Just outside the city at the Gumrak
airfield, Paulus was still insisting that the Luftwaffe supply his army even
though the wreckage of 13 planes scattered across the runways supported the
Luftwaffe's contention that Gumrak was no longer operable. Paulus was in a
pitiable state; the tic that had afflicted one eye now extended from brow to
jaw. A Luftwaffe liaison officer bore the brunt of Paulus' despair. "If
your aircraft cannot land, my army is doomed," Paulus shouted. "It is
four days since they have had anything to eat. The last horses have been eaten
up."
One of Paulus' officers joined in.
"Can you imagine," he asked the hapless Luftwaffe man, "what it
is like to see soldiers fall on an old carcass, beat open the head and swallow
the brains raw?"
Paulus continued, "What should I, as
the commander in chief of an army, say when a simple soldier comes up to me and
begs, 'Herr General, can you spare me one piece of bread'?" Paulus could
not stop. "Why on earth did the Luftwaffe ever promise to keep us
supplied? Who is the man responsible for declaring that it was possible? Had
someone told me it was not possible, I should not have held it against the
Luftwaffe. I could have broken out. When I was strong enough to do so. Now it
is too late."
It was indeed.

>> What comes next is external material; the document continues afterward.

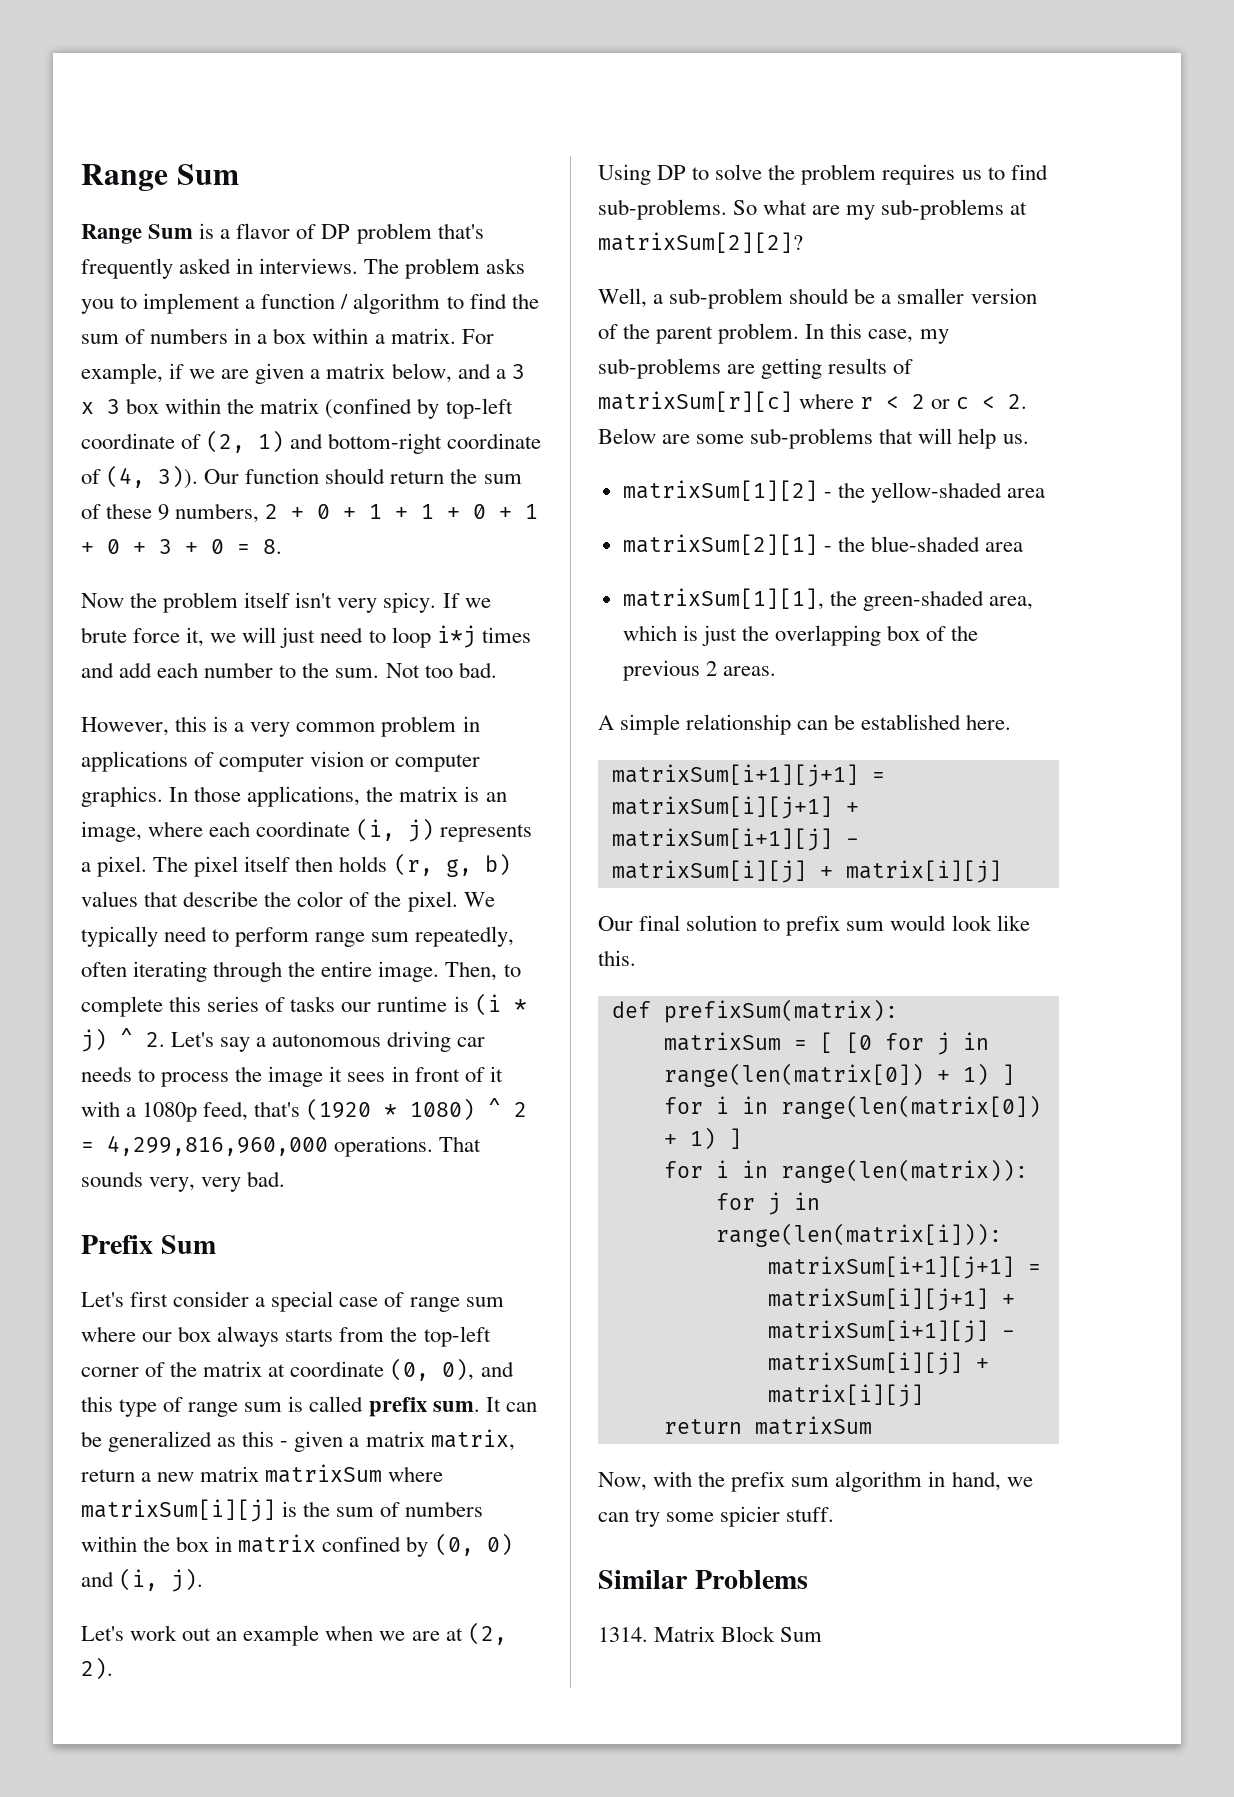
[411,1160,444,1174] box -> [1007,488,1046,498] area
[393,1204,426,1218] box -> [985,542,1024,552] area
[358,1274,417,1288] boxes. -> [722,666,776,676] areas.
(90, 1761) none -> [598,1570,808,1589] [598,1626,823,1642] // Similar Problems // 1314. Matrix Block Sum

Gumrak fell to the Russians,
who soon drove Paulus back to the place where his troubles began: Stalingrad. He
moved into a new headquarters in a basement warehouse beneath the shell of the
Univermag Department Store on Red Square. There he shared with his troops the
onslaught of an old enemy, Chuikov, and a new one: hordes of lice that covered
the emaciated bodies of the German men with angry red welts.